ДЕРВИШ-МУДЖАВИР ХОТАМ-ХОДЖА

…Он казался свечой в ночи страны…

Ходжа Самандар Термези

Пришли в кибитку покойного чабана Саида несколько желтых абрикосовых опиекурилыциков — друзей усопшего. Обмыли пергаментное его усохшее тело. Завернули в жесткий старый карбосовый саван, положили на похоронные носилки и понесли на далекий заброшенный мазар. Шли молча. В полях было дремотно. Сонно летали, улетали полевые дикие голуби. Струились весенние рисовые поля. Долго шли. Несли мертвого. Саван был легкий, как осенний кокон. Пришли на мазар святого Алауддина у подножия Каратагских гор. Мазар был древний, дряхлый. На каменных надгробиях-плитах давно истерлись, истлели, выветрились погребальные священные надписи. Глиняные дувалы почти сровнялись с землею, перешли в землю, осели, осыпались, распались, унесены были вековыми ветрами, размыты дождями. Дождь времен разрушил их. И только несметные золотые осы кружились, царили над мазаром. Это были священные кладбищенские осы. Они охраняли покой погребенных…

Мушфики вспомнил старинный рубаи, который он слышал от одного странствующего дервиша. Рубаи был посвящен смерти великого амира Тимура…

…Держава Тимура пылала. Пылила Тимура нога в ассирийских

оазисах.

Владыка пришел на осиное дервишей кладбище. Осиное древо

его обласкало опасливо.

И влез на минарет Хромец, и зло пустыне скалился,

И перстом повелительным кликнул загробного Ангела…

Теперь Мушфики понял, почему кладбище было названо осиным. И подумал о величье амира, приказывающего даже Ангелу смерти Азраилу явиться в им назначенный срок. А где же осиное дерево?.. Вот оно. Плакучая ива одиноко росла среди мертвых тленных надгробий. Здесь, на кладбище, она росла какой-то особенно зеленой и живой. И вся трепетала, пронизанная тысячами золотых роящихся ос. Она была и зеленой и золотой. Изумрудной и золотой. Живой. Живой среди мертвого кладбища…

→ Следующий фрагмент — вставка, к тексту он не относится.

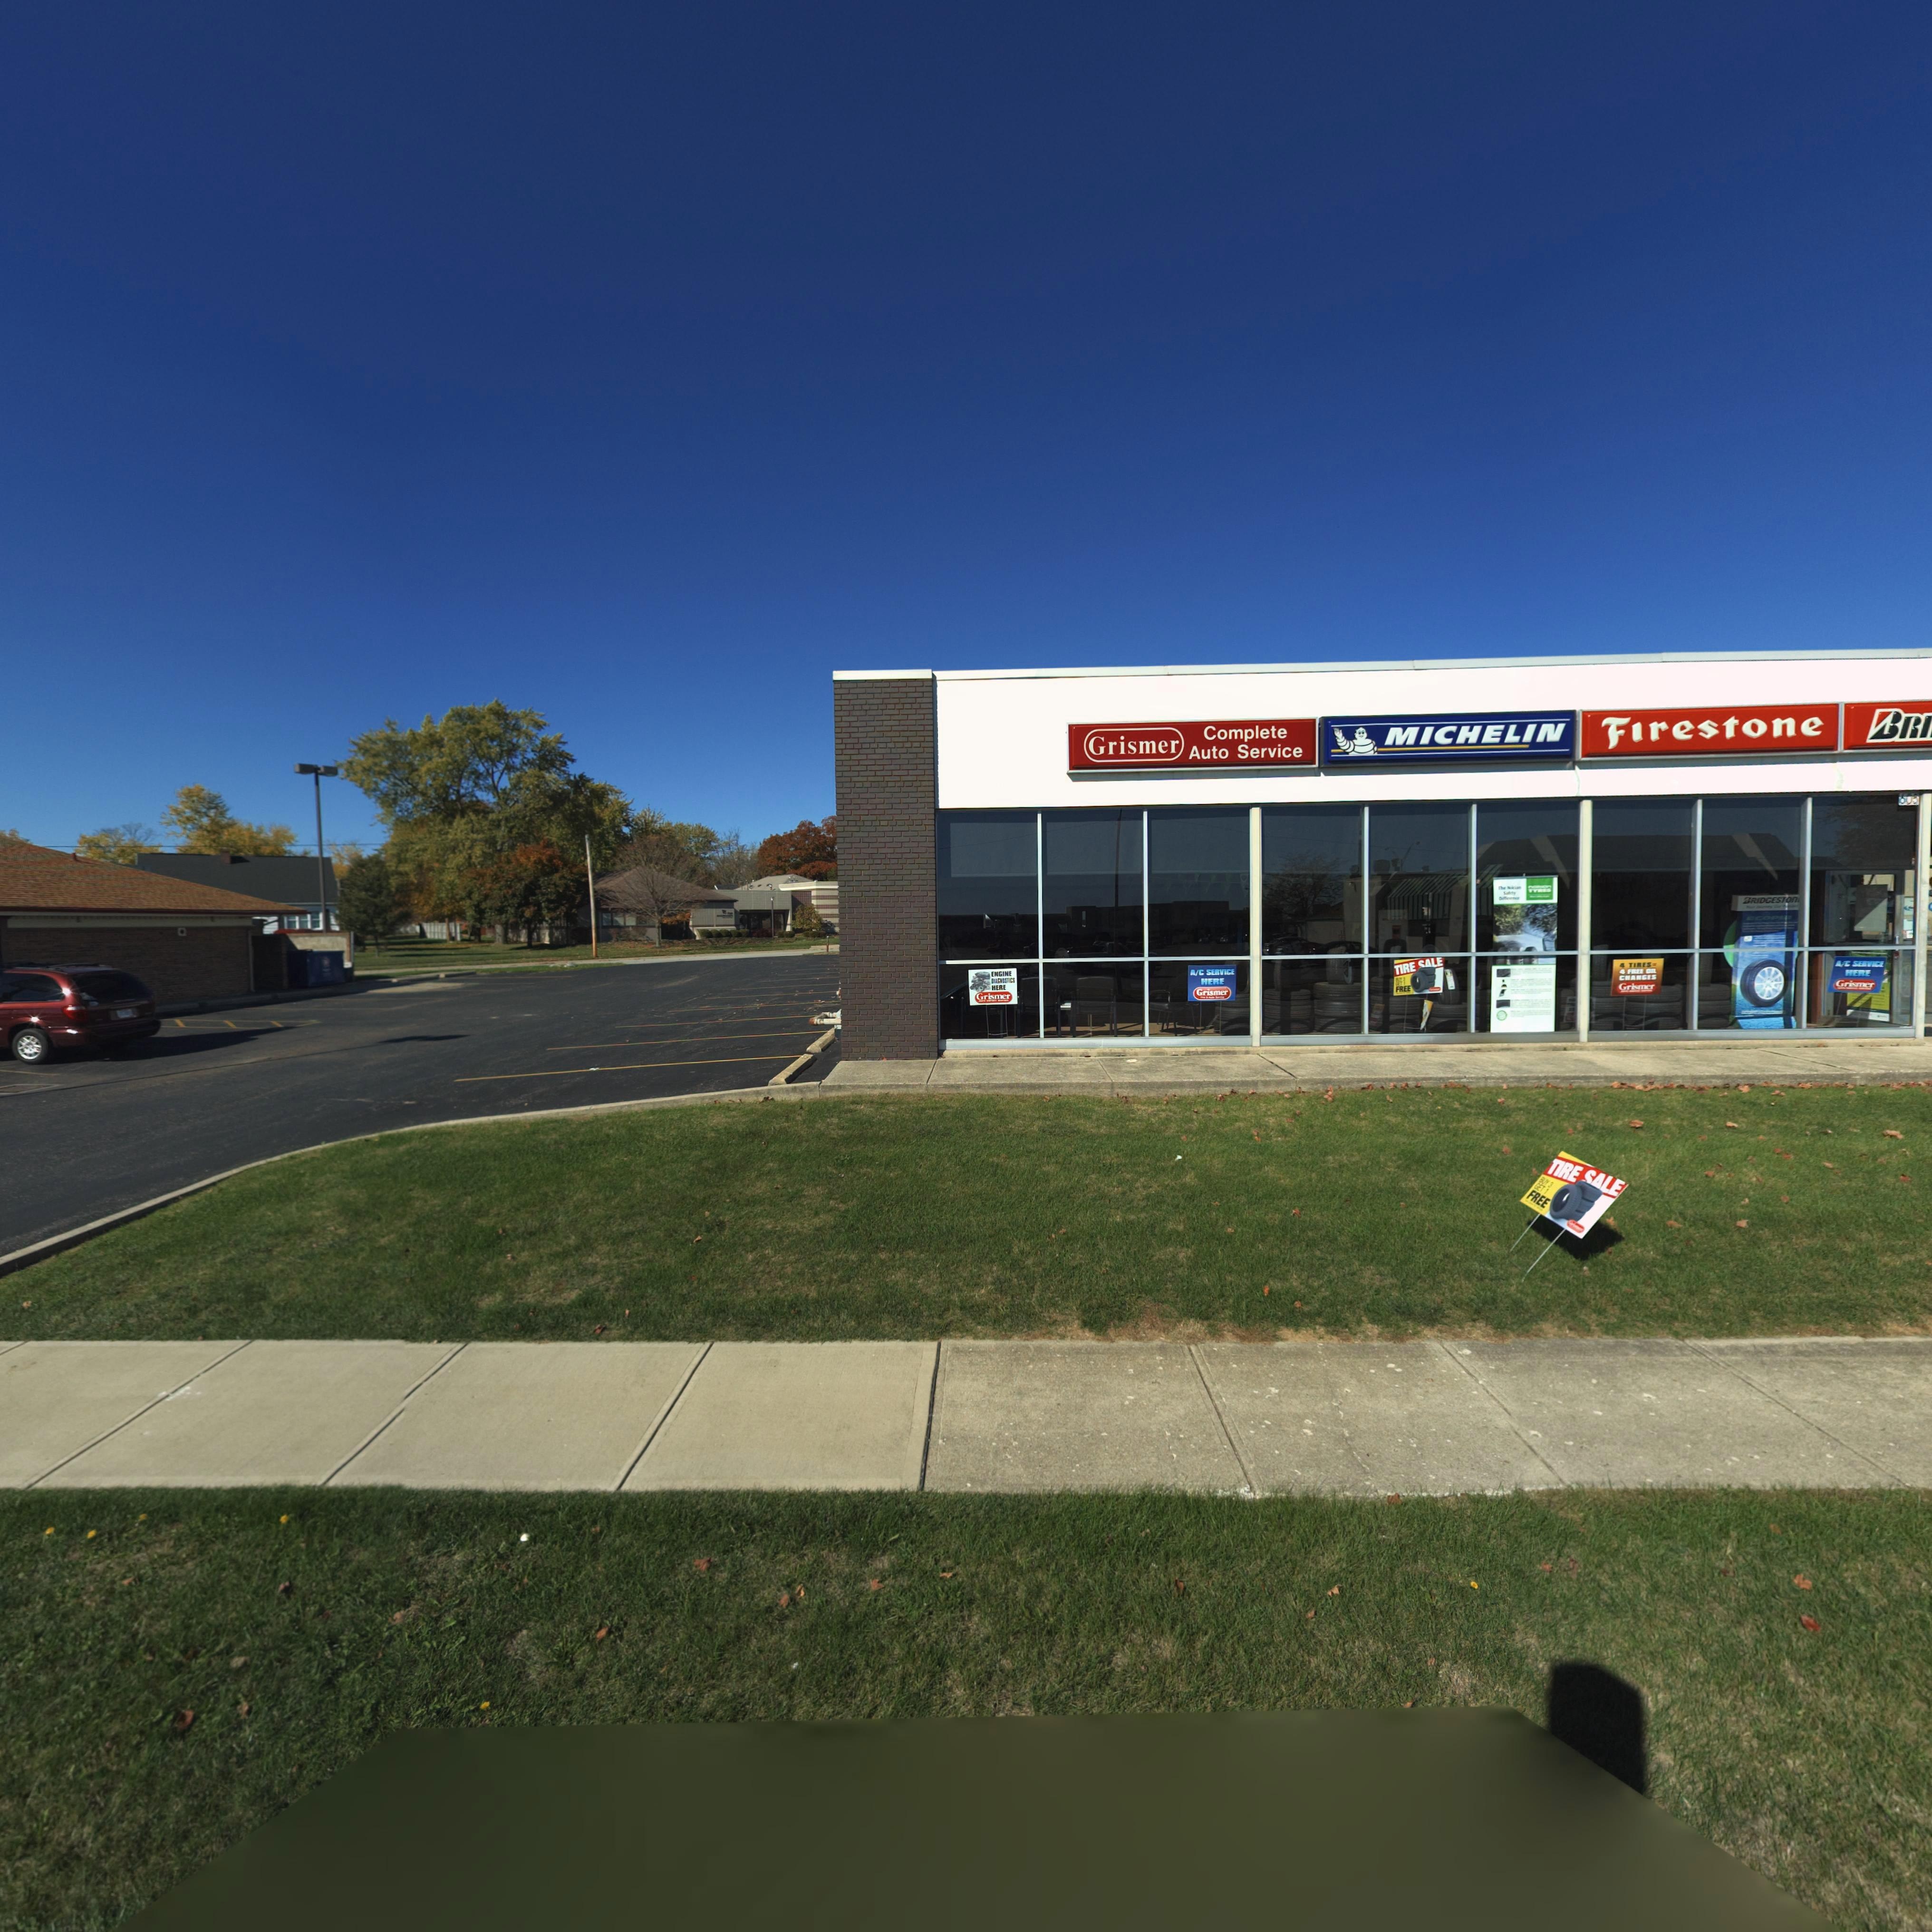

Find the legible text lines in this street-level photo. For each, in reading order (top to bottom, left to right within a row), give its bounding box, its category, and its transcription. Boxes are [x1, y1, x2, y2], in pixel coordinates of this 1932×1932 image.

[1202, 724, 1289, 744] BusinessName: Complete
[1087, 734, 1180, 757] BusinessName: Grismer
[1186, 743, 1304, 761] BusinessName: Auto Service
[1898, 792, 1920, 806] StreetNumber: 605
[976, 993, 1011, 1001] BusinessName: Grismer
[1196, 988, 1229, 996] BusinessName: Grismer
[1617, 982, 1656, 991] BusinessName: Grismer
[1835, 979, 1876, 988] BusinessName: Grismer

Теперь чабан Саид останется лежать здесь. И над ним будет веять изумрудная ива. Он будет не один…

Абрикосовые опиекурильщики осторожно внесли мертвого Саида в глиняный полуразвалившийся склеп и усадили его на сыпучую, сырую, затхлую землю лицом к Мекке. Он сидел как живой. Старый саван порвался, и из него выглянуло лицо Саида. Оно было веселое, улыбчивое…

Ах, отец, отец, неужели я оставлю вас здесь, па затхлой этой земле? Навек оставлю с этим уходящим улыбчивым лицом? Навек оставлю под землей? Никогда не увижу этого лица? Отец! Отец! Отец… Ата… Неужели… Навек оставлю… Уже оставляю… Уже душно мне в склепе… Уже ушли опиекурильщики… И мне тоже пора… Пора, отец!.. Прощайте!.. Я положу около вас ваш любимый чилим… Хотите — я зажгу огонь в нем, ведь вас не пустят в вечноцветущие сады. Вам скучно будет там… Прощайте, отец… Я ухожу наверх… Там ива изумрудная плещется… Тут дышать тяжело… Я ухожу… Уже… уже… навек… отец… Прощайте…

Мушфики вылез из склепа. Он вспомнил вьющихся перламутровых червей, выходящих из палых золотых урюков… Теперь они придут к его отцу… Перламутровые черви поползут по его пергаментному лицу…

Мушфики плакал. Он стоял под притихшей ивой. Он был сирота. Он был одиноким, как эта кладбищенская ива. Один во всем мире…

И тут он услышал чей-то голос: иди сюда, отрок, впервые познавший смерть. Теперь печаль, как вечная роса, падет на тзои очи. Теперь перед тобою долго будут стоить могилы. И надгробные плиты. Но знай, что и мазары — эти обители смерти — тоже тленны. И тленность тленна. И смерть смертна. И только вечна человеческая память. Глаголы поэтов и пророков. Мудрецов и маскарабозов. Их нельзя похоронить ни па одном ма-заре…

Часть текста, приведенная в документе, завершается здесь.